Copy the listing out in full. Keep every word as it is.
# # # # # # #
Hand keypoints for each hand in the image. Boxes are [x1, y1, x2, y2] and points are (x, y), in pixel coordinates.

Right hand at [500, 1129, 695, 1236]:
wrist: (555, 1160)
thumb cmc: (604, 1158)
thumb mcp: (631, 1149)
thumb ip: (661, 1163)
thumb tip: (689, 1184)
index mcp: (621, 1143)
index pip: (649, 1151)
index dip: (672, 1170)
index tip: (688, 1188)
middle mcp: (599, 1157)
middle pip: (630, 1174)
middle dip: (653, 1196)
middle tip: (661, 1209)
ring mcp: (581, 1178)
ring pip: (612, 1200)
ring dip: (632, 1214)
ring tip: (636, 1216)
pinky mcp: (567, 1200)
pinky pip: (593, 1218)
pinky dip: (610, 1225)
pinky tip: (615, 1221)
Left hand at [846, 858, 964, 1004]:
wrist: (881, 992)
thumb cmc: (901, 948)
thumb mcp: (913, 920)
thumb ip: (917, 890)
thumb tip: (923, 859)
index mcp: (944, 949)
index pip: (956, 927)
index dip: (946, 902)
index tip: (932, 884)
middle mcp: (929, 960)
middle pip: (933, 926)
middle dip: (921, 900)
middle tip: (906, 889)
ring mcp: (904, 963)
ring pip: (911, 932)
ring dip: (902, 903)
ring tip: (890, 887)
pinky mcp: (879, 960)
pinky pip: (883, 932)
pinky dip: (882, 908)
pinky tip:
# # # # # # #
### [Output for this task]
Hand keypoints for each hand in the image. Boxes are [x1, y1, x2, y2] and points are (x, y), in pixel coordinates.

Right hand at [500, 1129, 695, 1236]:
wrist: (555, 1160)
thumb cmc: (604, 1158)
thumb mcp: (631, 1149)
thumb ip: (661, 1163)
thumb tip: (689, 1184)
index mcp: (621, 1143)
index pip: (649, 1151)
index dip: (672, 1170)
index tip: (688, 1188)
middle mcp: (599, 1157)
middle pip: (630, 1174)
middle dip: (653, 1196)
middle tip: (661, 1209)
ring mcp: (581, 1178)
ring pip: (612, 1200)
ring dip: (632, 1214)
ring tip: (636, 1216)
pinky mcp: (567, 1200)
pinky pip: (593, 1218)
pinky dip: (610, 1225)
pinky tip: (615, 1221)
Left hand at [846, 858, 964, 1004]:
wrist: (881, 992)
thumb cmc: (901, 948)
thumb mcp: (913, 920)
thumb ip: (917, 890)
thumb tip: (923, 859)
index mcp: (944, 949)
index pip: (956, 927)
index dip: (946, 902)
index tip: (932, 884)
middle mcp: (929, 960)
middle pip: (933, 926)
middle dip: (921, 900)
middle tip: (906, 889)
ring mcp: (904, 963)
ring pip: (911, 932)
ring dip: (902, 903)
ring tip: (890, 887)
pinky mcp: (879, 960)
pinky pip: (883, 932)
pinky dip: (882, 908)
pinky tip:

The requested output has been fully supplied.